* BRANO FORNITO
··········

Alla seconda linea appartiene il soprabito maschile, con le maniche e il colletto largo, con ricche pieghe, che cade dalle spalle fino ai talloni. È una specie di un continuatore del soprabito tradizionale (toga). Anche se si tratta di un soprabito funzionale, è riuscito a conservarsi il significato simbolico e per il suo carattere di dignità è diventato una specie di un marchio degli studiosi, vecchi e l’intelligenza. Nessuna meraviglia che quest’abito, classico nei tempi di punta del Rinascimento, si è conservato come vestito tradizionale delle feste universitarie in tutto il mondo. Forse proviene dalla Francia, ma solo nell’Italia intellettuale, dove nel movimento rinascimentale il ruolo molto importante è quello degli studiosi e poeti, questo vestito assume  una vera importanza.
In Francia si mantiene il compito di distinzione. Un vestito usava un cavaliere o l’imperatore, un altro il giudice. In Italia però nel tempo del Rinascimento il potere intellettuale aveva tale importanza, che il soprabito degli studiosi era utilizzato anche dai sovrani, nobili, ecc. Questo soprabito e il primo segno certificante, che l’intelligenza comincia ad essere stimata per la propria esperienza e valutazione e per il beneficio, che porta alla società. Pittori, prima solo artigiani, diventano artisti, studiosi. Leonardo da Vinci costruisce le sue macchine, gli architetti e i pittori studiano la prospettiva e la classe governativa comincia ad interessarsi di tutte le scoperte, monumenti storici, matematica ed  astronomia. Nell’Italia del Rinascimento cominciarono a nascere le condizioni necessarie per lo sviluppo di un piccolo gruppo, ma importante, che fino ai tempi del gotico non esisteva. Il cosiddetto „soprabito dello studioso“, adottato da tutte le classi sociali, n’è una  dimostrazione anche nella moda.

 

            2.3. L’acconciatura, il trucco e la cura del corpo

In nessun paese d’Europa, dalla caduta dell’Impero romano in poi, non s’è cercato di dar tanto risalto al pregio della figura, al colore delle carni e alla ricchezza dei capelli, quanto allora in Italia. Tutto tende ad uniformarsi ad un tipo convenzionale universamente accettato.
Macek descrive il nuovo ideale estetico così: “L’ideale estetico era rappresentato da una biondina raggiante e dolce, cioè, come generalmente accade, l’opposto di quello per cui le donne italiane eccellevano per natura: capelli neri e carnagione scura. Va notato che la stragrande maggioranza delle Madonne dei pittori italiani sono – forse per influssione della tradizione gotica – o bionde o con i capelli castani. Anche nei busti ammiriamo la bionda belezza delle donne fiorentine e delle altre donne italiane (si veda, per esempio, il busto dipinto e dorato di una giovane fiorentina al Louvre). Anche la lirica amorosa esaltava le donne bionde. Già Dante aveva confessato che gli sarebbe piaciuto toccare i biondi capelli della sua amata e, dopo il re dei poeti, anche altri cantori dell’amore esaltarono l’ideale di una bionda luminosa. È stata la moda a influenzare la creazione artistica o sono invece stati gli artisti ad imporre al pubblico il loro ideale di bellezza femminile?”

··········

* VOCI FORNITE
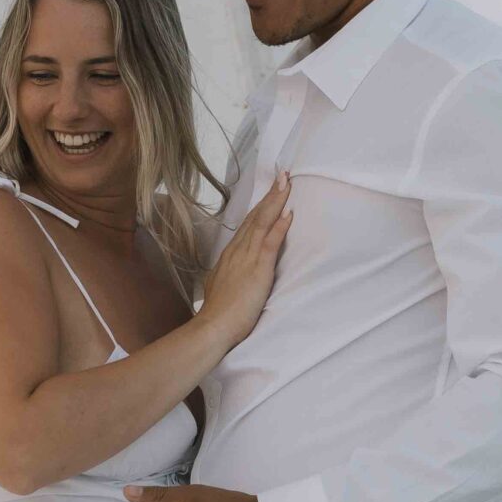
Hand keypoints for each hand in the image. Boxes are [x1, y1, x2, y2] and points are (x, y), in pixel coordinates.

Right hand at [199, 169, 291, 349]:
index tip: (270, 191)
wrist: (213, 326)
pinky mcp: (258, 268)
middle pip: (255, 217)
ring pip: (262, 222)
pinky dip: (279, 226)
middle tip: (282, 175)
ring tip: (287, 184)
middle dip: (270, 195)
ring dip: (276, 202)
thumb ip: (228, 273)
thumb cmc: (218, 312)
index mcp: (230, 254)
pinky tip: (288, 212)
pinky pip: (270, 242)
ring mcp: (247, 257)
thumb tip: (231, 269)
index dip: (260, 207)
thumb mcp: (220, 285)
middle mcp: (237, 250)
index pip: (248, 224)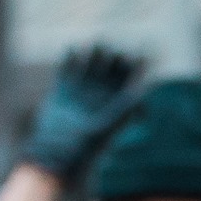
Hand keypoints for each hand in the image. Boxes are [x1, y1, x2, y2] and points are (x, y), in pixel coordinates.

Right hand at [17, 46, 143, 177]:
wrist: (57, 155)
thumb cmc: (86, 146)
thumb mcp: (107, 126)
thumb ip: (122, 109)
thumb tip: (143, 92)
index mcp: (115, 102)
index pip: (127, 77)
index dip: (131, 65)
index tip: (133, 55)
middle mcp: (100, 95)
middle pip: (109, 67)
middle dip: (111, 56)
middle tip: (111, 47)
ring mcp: (80, 92)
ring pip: (89, 65)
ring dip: (92, 53)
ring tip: (95, 45)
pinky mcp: (61, 91)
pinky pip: (67, 69)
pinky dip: (69, 58)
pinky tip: (72, 49)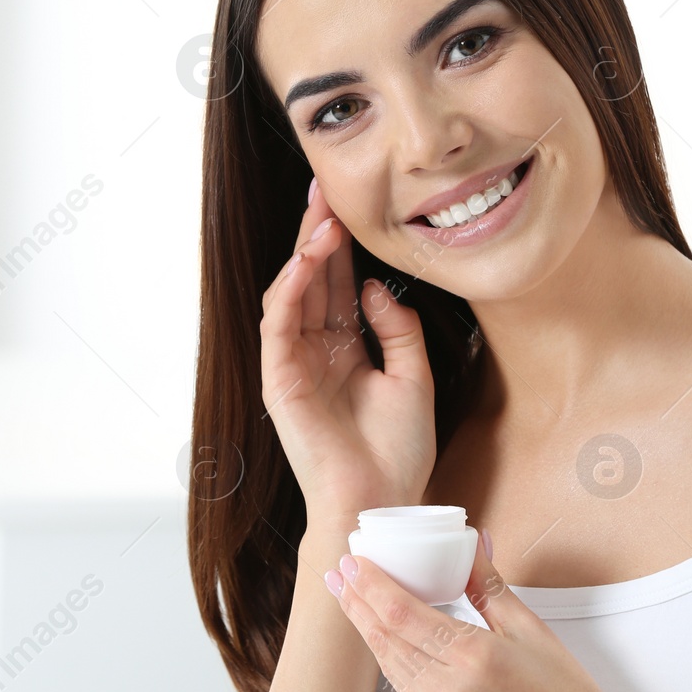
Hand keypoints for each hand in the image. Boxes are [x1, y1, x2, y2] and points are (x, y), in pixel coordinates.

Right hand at [259, 176, 437, 522]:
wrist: (383, 500)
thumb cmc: (398, 452)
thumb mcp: (414, 377)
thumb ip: (398, 328)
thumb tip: (372, 288)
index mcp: (345, 350)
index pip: (337, 284)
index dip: (342, 244)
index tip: (348, 203)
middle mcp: (315, 352)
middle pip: (311, 280)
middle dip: (317, 234)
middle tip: (325, 191)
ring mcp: (295, 366)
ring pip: (290, 295)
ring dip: (304, 255)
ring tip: (323, 222)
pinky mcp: (280, 383)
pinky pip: (277, 328)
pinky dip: (289, 292)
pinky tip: (306, 262)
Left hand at [324, 536, 653, 691]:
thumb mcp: (532, 633)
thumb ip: (490, 588)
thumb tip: (473, 546)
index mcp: (474, 657)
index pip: (402, 613)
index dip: (370, 586)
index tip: (354, 563)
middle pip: (385, 639)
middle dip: (357, 604)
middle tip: (338, 576)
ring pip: (391, 668)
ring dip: (370, 633)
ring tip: (354, 604)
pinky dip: (397, 666)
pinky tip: (391, 646)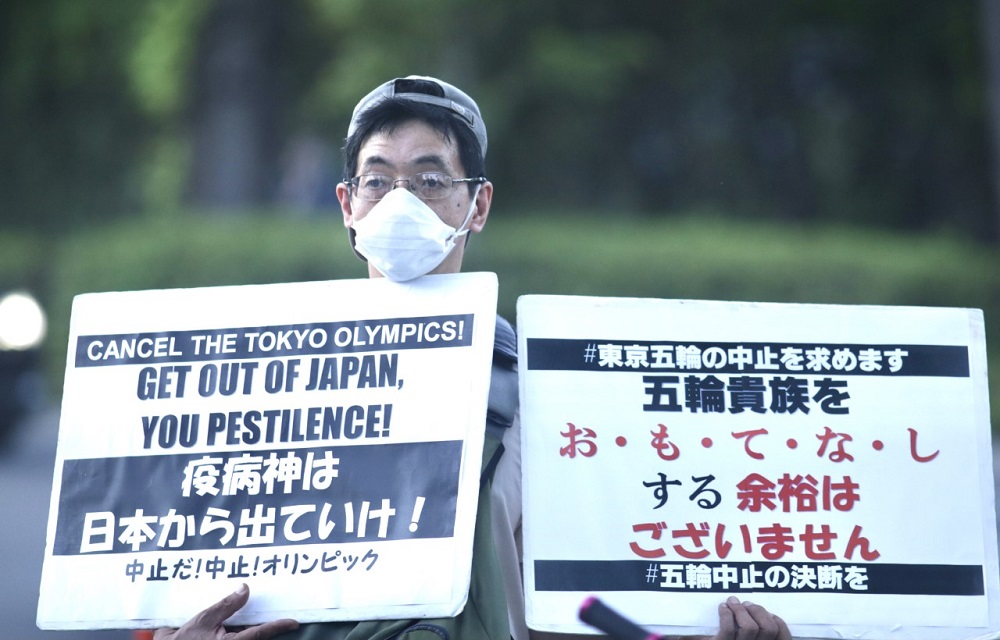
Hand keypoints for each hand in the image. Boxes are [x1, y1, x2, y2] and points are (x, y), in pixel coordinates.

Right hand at [154, 583, 298, 639]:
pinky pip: (237, 636)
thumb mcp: (204, 620)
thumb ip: (226, 606)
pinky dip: (241, 628)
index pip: (260, 633)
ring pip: (247, 637)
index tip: (294, 622)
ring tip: (259, 611)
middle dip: (266, 625)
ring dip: (251, 626)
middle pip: (256, 635)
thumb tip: (245, 589)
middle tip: (281, 613)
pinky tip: (240, 618)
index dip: (279, 626)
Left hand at [712, 597, 789, 639]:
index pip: (784, 637)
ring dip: (741, 609)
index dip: (779, 622)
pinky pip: (728, 629)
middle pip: (769, 629)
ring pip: (750, 628)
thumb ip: (758, 627)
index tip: (768, 612)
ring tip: (733, 603)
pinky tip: (722, 608)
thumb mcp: (744, 633)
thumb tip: (762, 610)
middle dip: (758, 610)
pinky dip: (726, 614)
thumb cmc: (724, 635)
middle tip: (747, 604)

··········

* METTI IN PRATICA
**a.** Modifica il brano sulla moda rinascimentale: riscrivi la parte tra "In nessun paese" e "convenzionale universamente accettato.", estremi inclusi, mettendo "abbondanza" al posto di "ricchezza".
**b.** Rispondi a queste domande in base al brano sulla moda rinascimentale:
(i) Fin dove arriva il soprabito maschile quando cade dalle spalle?
(ii) Secondo Macek, come erano per natura i capelli e la carnagione delle donne italiane?
(iii) Dove si trova il busto dipinto e dorato di una giovane fiorentina citato da Macek?
**c.** Prosegui il brano sulla moda del Rinascimento a partire dall'ultima frase riportata.

* RISULTATI ATTESI
**a.**
In nessun paese d’Europa, dalla caduta dell’Impero romano in poi, non s’è cercato di dar tanto risalto al pregio della figura, al colore delle carni e alla abbondanza dei capelli, quanto allora in Italia. Tutto tende ad uniformarsi ad un tipo convenzionale universamente accettato.

**b.**
(i) Fino ai talloni.
(ii) Capelli neri e carnagione scura.
(iii) Al Louvre.

**c.**
Le dame italiane si preoccupavano di schiarire i propri capelli e di ampliare la fronte depilandosi l’attaccatura dei capelli, con creme o pinzette. Si credeva che il raggio solare avesse in sè la virtù di far acquistare il biondo ai capelli, perciò le dame ebbero il coraggio di stare giornate intere sotto la sferza del sole. Nei capelli venivano intrecciate le cordicelle di perle e coralli, capelli venivano decorati con le rettine e veli.
La truccatura, di cui era pratica ogni donna, faceva parte dell’arte. Le arti cosmetiche, che fino al 1300 erano tramandate per lo più oralmente, di madre in figlia, più tardi grazie all’invenzione della stampa nel XV secolo furono raccolte in libri di “segreti” e ricette di bellezza. Alcune istruzioni di Caterina Sforza ci fa uno conoscere tutta la raffinatezza, cui veniva usata nella truccatura .
Non sempre il trucco era accolto con entusiasmo, anzi molti criticavano le dame dicendo che i cosmetici alteravano “l’immagine di Dio”, ma le signore continuavano a correggere i propri difetti o a migliorare la propria natura utilizzando diversi rimedi. Non giovarono nè i sarcasmi dei poeti, nè le invettive dei predicatori, nè la paura stessa di guastarsi precedentemente la pelle a distogliere le donne da quegli usi.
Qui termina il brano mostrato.